Now that Willow is of an age where going to playground every day is a necessity, I've been introduced to yet another scene in which there all these unwritten rules that nobody told me. So here I am, writing them down. As far as I understand them, anyway.
We've all been there. When your child has a meltdown because they don't want to go in the stroller thank you very much, and yet they have to, and so you force them, which involves a whole lot of screaming and thrashing and general misery and is very very noticeable to everyone within a five mile radius. And part of me is all "Gah! They must think I'm the worst mother ever forcing my child to go through this," while the other part is all "Quit staring at me, it's not like your child has never cried." And really, I think the second one is the correct response.
And yet, there are times when I stare. Like today, when this eight year old kid screamed at the top of his lungs from under the slide for thirty minutes. No joke. Shrieking. He was still at it when we left. I couldn't help it--I stared. What can I say? It was impressive.
2. To Blush Or Not To Blush?
And every parent must have ridden the slide with their child at some point, right? But maybe not every day with a baby who clearly couldn't care less for it. Which brings us back to the staring.
3. Your child counts more than my child.
I feel like since invariably my child is the youngest child at any given playground, we should cede use of the slide/swing/whatever to any other child that wants it. Like we're not really supposed to be there yet. Which is ridiculous--just because the sign says that the playground equipment is intended for children 2-5 only, that doesn't mean my ten-month-old doesn't have every right to enjoy herself on a slide. You know, if she did enjoy herself on slides.
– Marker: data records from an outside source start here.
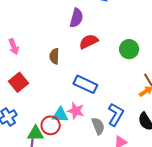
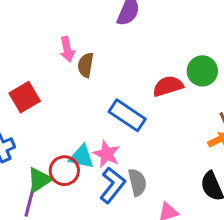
red semicircle: (89, 41) -> (168, 86), moved
pink arrow: (14, 47) -> (67, 49), moved
blue L-shape: (116, 115) -> (112, 185), moved
green triangle: (36, 133) -> (39, 180), turned -42

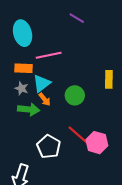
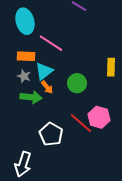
pink line: (49, 55) -> (51, 43), turned 45
pink hexagon: (97, 143) -> (99, 117), moved

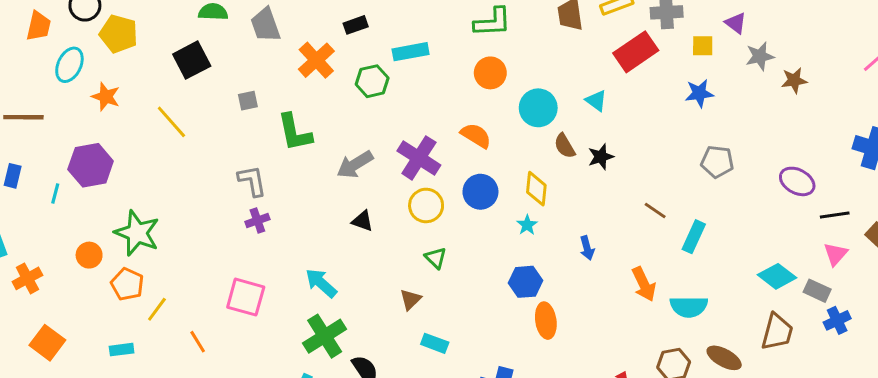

But this is the sense that I have, and I'm sticking with my instincts on this one. God forbid some three year old comes to shove Willow out of her way; I'll wait until she can, you know, crawl at least before I let her fight it out with the other kids.
4. Hang with the other kids. I find parents to be much more sociable than nannies. Nannies seem very happy to talk to other nannies, but not to the parents. It's not for me--I'm not the chattiest of people (although honestly this one nanny seemed really cool and about my age and none of the parents there were so I thought maybe she would make an exception, but no) but if you've got a kid within three or four months of my kid, I'm going to plop her down over by your kid. The parent will happily try to interest their kid in my kid (Look! They're playing! Or trying to rip each other's ears off. One of the two) but oftentimes the nanny will give me a cool look and try to distract their charge from interacting with Willow.
It's bizarre. I really can't explain this one, I'm afraid, but I have found it to be the case.